NAIROBI: Kenya Association of Tour Operators (KATO), for the first time, painted the dim prospects of the hospitality industry in the face of rising terror threats.
“A total of 21,000 jobs have already been lost at the Coast and a solution to this has not been found yet,” KATO chairman Adam Jillo, revealed during a meeting between Kenya Private Sector Alliance (Kepsa) and business editors.
East African Affairs, Commerce and Tourism Cabinet Secretary Phyllis Kandie, confirmed that the number of workers losing jobs as hotels close down continues to increase every day.
“The numbers being reported are worrying. The negative travel advisories issued last year by key source markets is to blame,”said Mrs Kandie.
Hotel occupancy in the Coast, Kenya’s premier tourist destination, has dropped by 85 per cent. At least 20 hotels have closed. Hotels are now operating at between 15 per cent and 30 per cent occupancy, with the worst hit at the Coast.

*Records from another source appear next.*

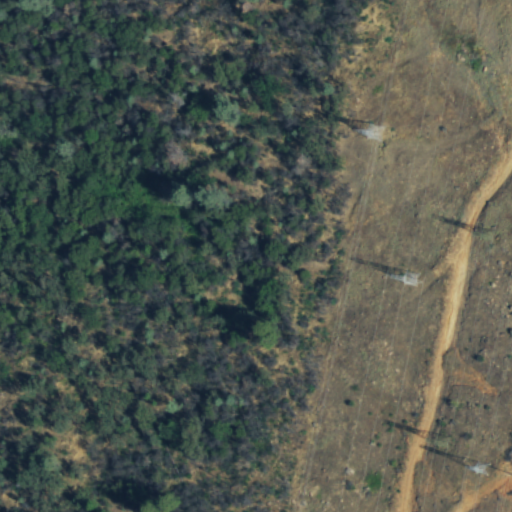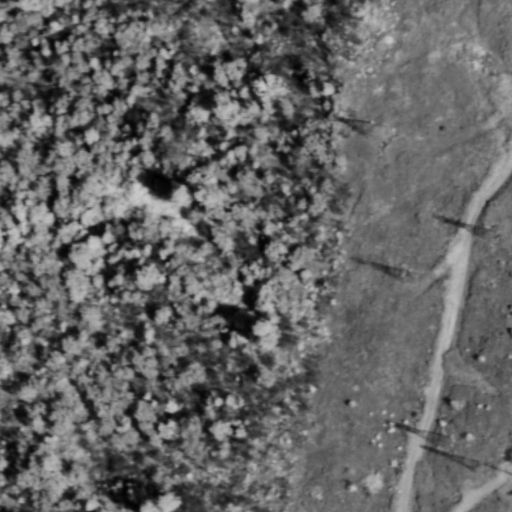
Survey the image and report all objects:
power tower: (372, 135)
power tower: (506, 222)
power tower: (430, 273)
power tower: (454, 440)
power tower: (493, 473)
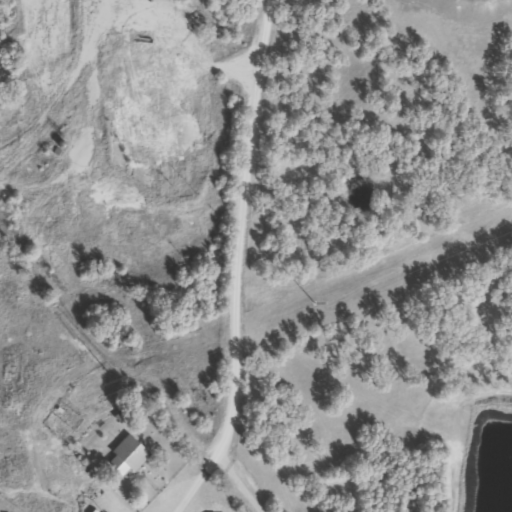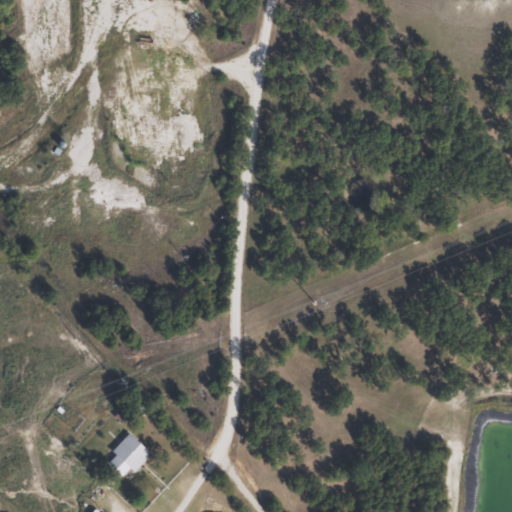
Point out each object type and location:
building: (160, 36)
road: (129, 39)
road: (256, 174)
power tower: (309, 301)
power tower: (121, 379)
road: (210, 432)
building: (122, 456)
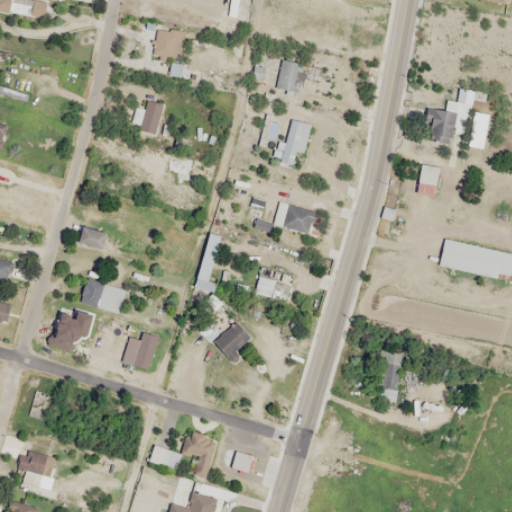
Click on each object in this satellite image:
building: (496, 0)
building: (21, 7)
building: (233, 8)
building: (359, 39)
building: (172, 69)
building: (287, 75)
building: (464, 96)
building: (146, 116)
building: (439, 124)
building: (267, 133)
building: (292, 142)
road: (60, 216)
building: (90, 238)
road: (349, 257)
building: (475, 259)
building: (205, 263)
building: (4, 269)
building: (277, 290)
building: (101, 295)
building: (2, 311)
building: (230, 340)
building: (138, 350)
building: (386, 390)
road: (150, 394)
building: (163, 457)
building: (239, 460)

More than 90 per cent of its hotel business has been lost to neighbouring Zanzibar, KATO says. It is projected that the dry spell could run beyond June, signalling a depressed year for the industry.
This dwindling number of holidaymakers is expected to have a negative impact on the economy. Players warn of total collapse of the industry, which employs more than 150,000 people.
“The situation is catastrophic and even after trying hard to improve the image, no meaningful results are being realised.
The consequences are huge, workers have lost their jobs and investors have closed down hospitality facilities,” said Mr Mike Macharia chief executive officer, Kenya Association of Hotelkeepers and Caterers (KAHC), the umbrella organisation that brings together hotels, lodges, restaurants, membership clubs and airline caterers.
Macharia says some charter airlines have cancelled flights to Kenya and the effects have even spread to other sectors such as agriculture, transport and construction.Kenya Tourism Board (KTB) MD Ndegwa Mureithi, said the situation is challenging.